Так что, кроме самого доктора, единственным посторонним человеком, который мог зайти и потребовать осмотра нетленного тела Веры Штейн, был Иван Петрович Бурлака, что он иногда и делал.

Предупреждал о своем визите доктора Бурлака заранее и вел себя при этих визитах совершенно одинаково.

– Здравствуйте, доктор. Ну как она? – шепотом прямо с порога спрашивал он.

На что доктор всегда пожимал плечами: мол, спасибо, хорошо. После чего Бурлака проходил в комнату, за ширму, придвигал стул поближе и снимал покрывало с аквариума.

Затем он сидел в потрясенном и неподвижном молчании около пяти минут, кланялся – мол, не провожайте – и также молча уходил.

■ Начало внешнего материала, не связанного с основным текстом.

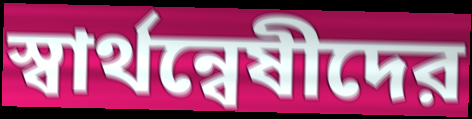
স্বার্থন্বেষীদের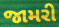
જામરી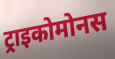
ट्राइकोमोनस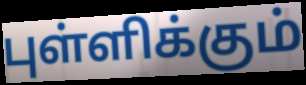
புள்ளிக்கும்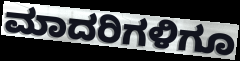
ಮಾದರಿಗಳಿಗೂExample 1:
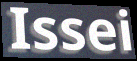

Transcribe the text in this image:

Issei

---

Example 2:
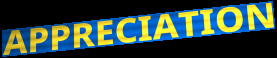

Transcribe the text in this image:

APPRECIATION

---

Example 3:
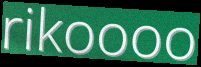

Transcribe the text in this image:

rikoooo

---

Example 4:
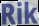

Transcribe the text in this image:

Rik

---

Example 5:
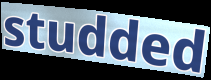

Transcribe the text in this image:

studded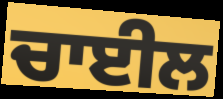
ਚਾਈਲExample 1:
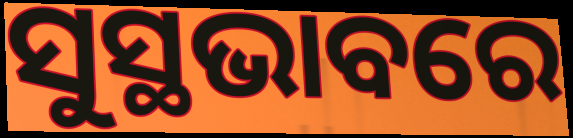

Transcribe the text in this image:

ସୁସ୍ଥଭାବରେ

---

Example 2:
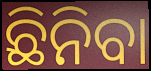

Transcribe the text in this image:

ଛିନିବା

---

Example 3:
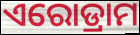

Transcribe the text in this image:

ଏରୋଡ୍ରାମ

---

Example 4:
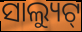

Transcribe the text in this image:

ସାଲ୍ୟୁଟ୍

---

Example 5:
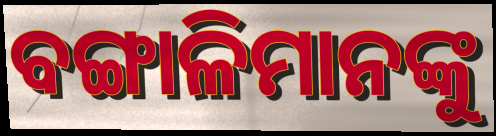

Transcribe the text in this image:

ବଙ୍ଗାଳିମାନଙ୍କୁ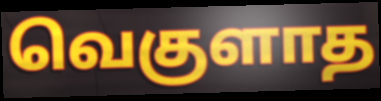
வெகுளாத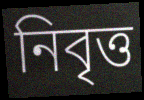
নিবৃত্তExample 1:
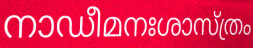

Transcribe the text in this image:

നാഡീമനഃശാസ്ത്രം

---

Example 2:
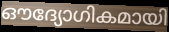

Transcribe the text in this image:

ഔദ്യോഗികമായി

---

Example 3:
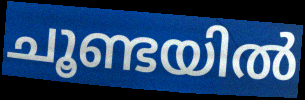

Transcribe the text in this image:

ചൂണ്ടയിൽ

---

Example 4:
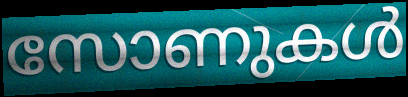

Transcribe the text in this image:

സോണുകൾ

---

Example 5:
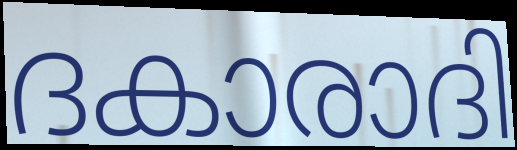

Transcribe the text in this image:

ദകാരാദി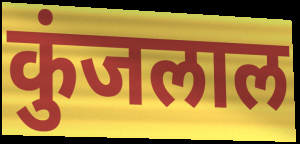
कुंजलाल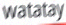
watatayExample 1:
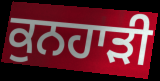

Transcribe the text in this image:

ਕੁਨਹਾੜੀ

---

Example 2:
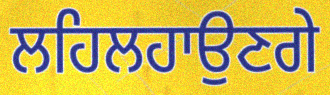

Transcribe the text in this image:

ਲਹਿਲਹਾਉਣਗੇ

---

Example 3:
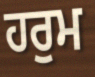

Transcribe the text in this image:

ਹਰੁਮ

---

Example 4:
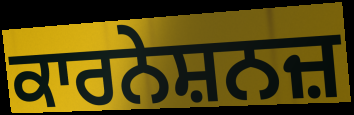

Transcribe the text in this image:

ਕਾਰਨੇਸ਼ਨਜ਼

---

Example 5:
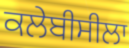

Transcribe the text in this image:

ਕਲੇਬੀਸੀਲਾ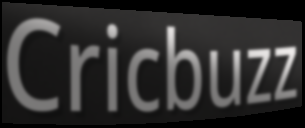
Cricbuzz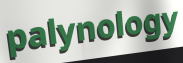
palynology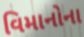
વિમાનોનાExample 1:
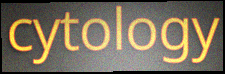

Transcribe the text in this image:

cytology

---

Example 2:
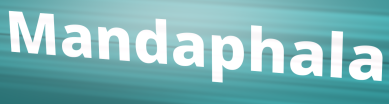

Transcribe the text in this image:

Mandaphala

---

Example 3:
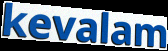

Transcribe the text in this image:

kevalam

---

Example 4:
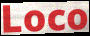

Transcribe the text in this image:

Как и плановая уборка кухарки Елены, происходили с ним эти приступы мистицизма тоже примерно раз в неделю.

Во время приступов мистицизма Бурлака не говорил ни слова, не жаловался, не ныл, не причитал, а лишь однажды прошептал (но доктор его не слышал, к сожалению) что-то вроде «как я вас понимаю, доктор, как я вас понимаю», но тут же почему-то устыдился своих слов, покраснел и замолчал, а когда понял, что доктор ничего не заметил, страшно обрадовался.

Однако нельзя сказать, что, кроме этих троих, никто в городе Киеве не знал о нетленном теле Веры Штейн, хранящемся на частной квартире ее мужа. Знали, конечно, и знали наверняка многие.

Доктор, разумеется, даже не просил Бурлаку и прочих хранить секрет аквариума, поскольку это было абсолютно бесполезно.

И первое время ему казалось, что окружающему миру просто нет дела до того, что творится в его частной квартире. Но он ошибался.